Sein zweites Album Unspoken Words besticht durch wahnsinnige musikalische Kontraste, von Energie und Tempo bis hin zur zerbrechlichen Zärtlichkeit, und Max Vax zeigt in jedem der acht Eigenkompositionen seine unglaublichen pianistischen Fähigkeiten, die hinter keinem seiner Vorbilder - Art Tatum, Oscar Peterson, Sergej Rachmaninoff - zurückstehen. "Vor Konzerten übe ich sechs bis acht Stunden, denn die instrumentale Technik ist vom Schwierigkeitsgrad der Idee abhängig."

Ein Pluspunkt auf dem Album sind Ralf Jackowski und der Bassist Hervé Jeanne, die mit Raffinesse dezent im Hintergrund bleiben ohne völlig zurückzutreten. "Meine Musik hat ein eigenes Gesicht. Es gibt meines Erachtens auch keine schwierige Musik oder leichte Musik, sondern nur Musik, die etwas sagt oder nicht." Unspoken Words sagt etwas über Max Vax aus, auch wenn man ihn nicht persönlich kennt. Und zu Recht hat er im Juni 2003 den Ersten Preis beim 5th International Monaco Jazz Solo Competition gewonnen.

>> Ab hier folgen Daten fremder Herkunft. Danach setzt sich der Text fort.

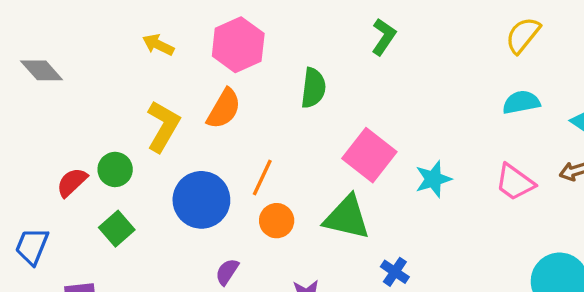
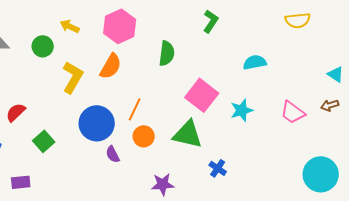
yellow semicircle: (523, 35) -> (298, 20), turned -135
cyan semicircle: (521, 102) -> (255, 62), moved
green circle: (115, 169) -> (43, 46), moved
purple semicircle: (227, 272) -> (113, 154), moved, turned -60

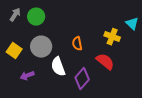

Auf die Frage zu seiner Zukunft sagte Vax, der so häufig wie möglich mit seinem 70 Jahre alten Schittmeier-Flügel zu den Konzerten anreist: "Man weiß, was man will, der Weg ist die Überraschung." Sicherlich wird noch viel Überraschendes von Max Vax und seinem Trio zu hören sein, ein absoluter Genuss für Fans der pianistischen Extraklasse, aber auch für melancholische Momente.